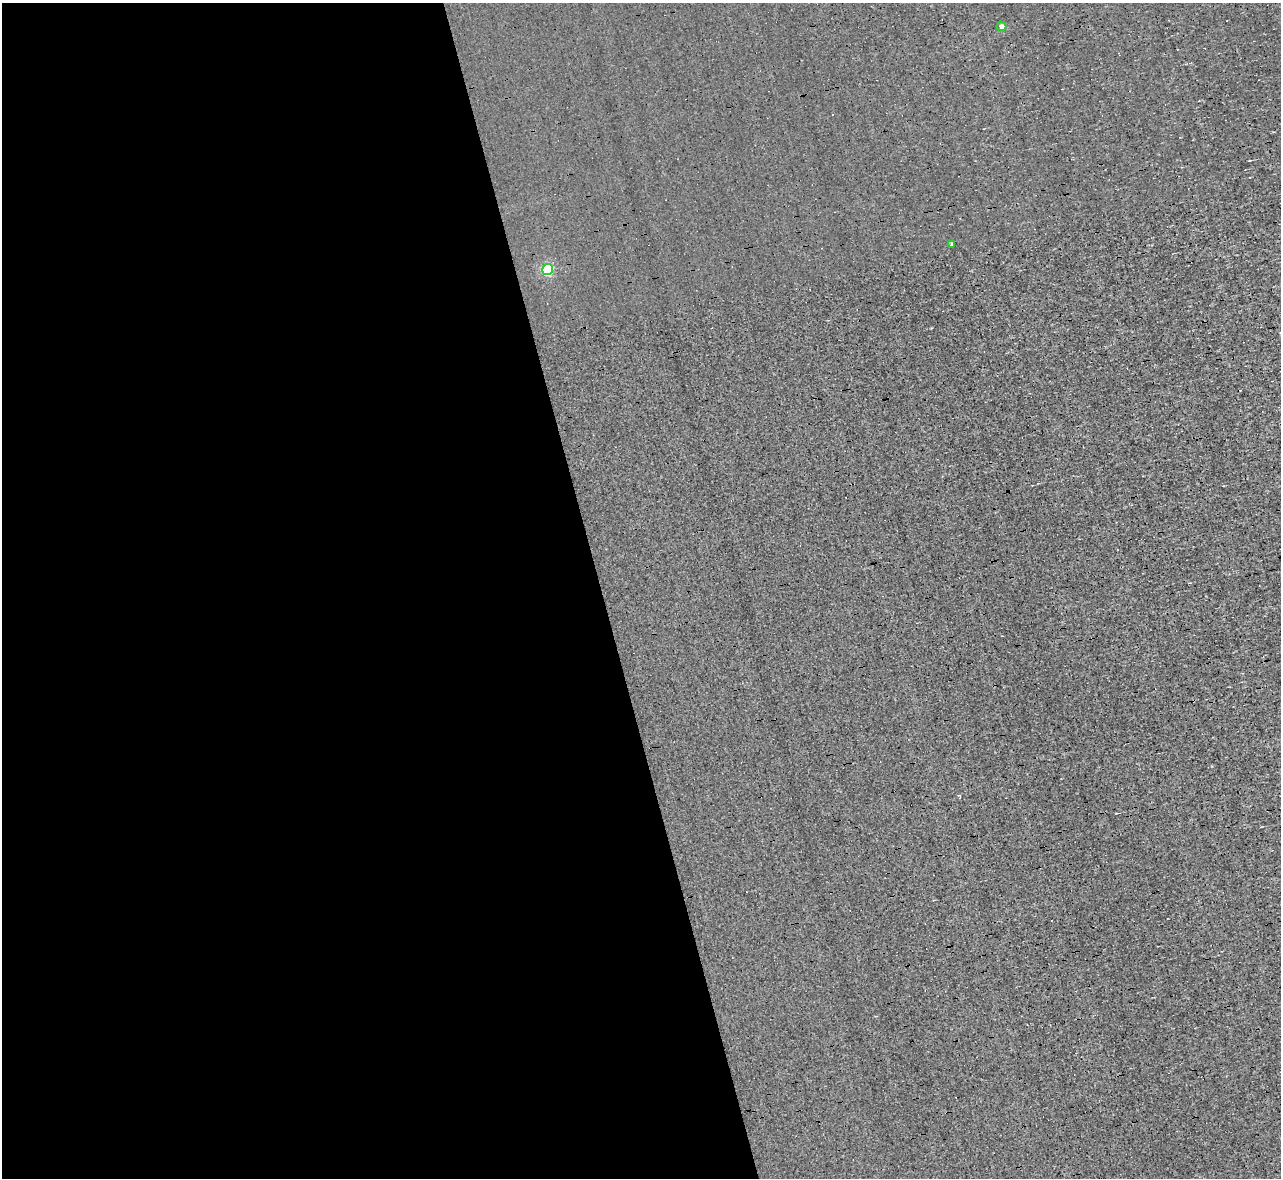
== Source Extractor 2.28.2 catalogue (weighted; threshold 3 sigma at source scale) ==
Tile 9 of 4 x 4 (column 1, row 3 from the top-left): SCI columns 1-1279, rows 1321-2496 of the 5117 x 5112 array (HDU 1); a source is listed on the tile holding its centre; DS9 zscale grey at full resolution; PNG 1283 x 1180 px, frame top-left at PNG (2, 3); each listed source drawn as its Kron ellipse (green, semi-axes under 4 px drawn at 4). Shown black and unused: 47% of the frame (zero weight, under 3 of 4 exposures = <1% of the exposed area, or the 3 px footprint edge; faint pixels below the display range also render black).
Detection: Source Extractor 2.28.2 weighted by HDU 2 'WHT'; one run over the whole footprint, this tile lists its part. Background 0.00314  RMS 0.044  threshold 0.2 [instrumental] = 3 sigma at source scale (4.5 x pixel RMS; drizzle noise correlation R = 1.50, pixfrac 1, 0.05/0.05 arcsec/px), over >= 5 px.
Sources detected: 6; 3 cosmic-ray / hot-pixel residue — neither listed nor drawn; the other 3 listed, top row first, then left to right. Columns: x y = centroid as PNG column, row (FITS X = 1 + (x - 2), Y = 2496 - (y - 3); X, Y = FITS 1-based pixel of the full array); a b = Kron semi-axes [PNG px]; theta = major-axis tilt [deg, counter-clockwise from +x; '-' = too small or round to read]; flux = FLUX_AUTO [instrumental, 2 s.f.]
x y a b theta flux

----------------------------------------

◆ **TASK INSTRUCTIONS**
Copy every line of the material above word for word, leaving out the pictures.

◆ **TASK RESULT**
== Source Extractor 2.28.2 catalogue (weighted; threshold 3 sigma at source scale) ==
Tile 9 of 4 x 4 (column 1, row 3 from the top-left): SCI columns 1-1279, rows 1321-2496 of the 5117 x 5112 array (HDU 1); a source is listed on the tile holding its centre; DS9 zscale grey at full resolution; PNG 1283 x 1180 px, frame top-left at PNG (2, 3); each listed source drawn as its Kron ellipse (green, semi-axes under 4 px drawn at 4). Shown black and unused: 47% of the frame (zero weight, under 3 of 4 exposures = <1% of the exposed area, or the 3 px footprint edge; faint pixels below the display range also render black).
Detection: Source Extractor 2.28.2 weighted by HDU 2 'WHT'; one run over the whole footprint, this tile lists its part. Background 0.00314  RMS 0.044  threshold 0.2 [instrumental] = 3 sigma at source scale (4.5 x pixel RMS; drizzle noise correlation R = 1.50, pixfrac 1, 0.05/0.05 arcsec/px), over >= 5 px.
Sources detected: 6; 3 cosmic-ray / hot-pixel residue — neither listed nor drawn; the other 3 listed, top row first, then left to right. Columns: x y = centroid as PNG column, row (FITS X = 1 + (x - 2), Y = 2496 - (y - 3); X, Y = FITS 1-based pixel of the full array); a b = Kron semi-axes [PNG px]; theta = major-axis tilt [deg, counter-clockwise from +x; '-' = too small or round to read]; flux = FLUX_AUTO [instrumental, 2 s.f.]
x y a b theta flux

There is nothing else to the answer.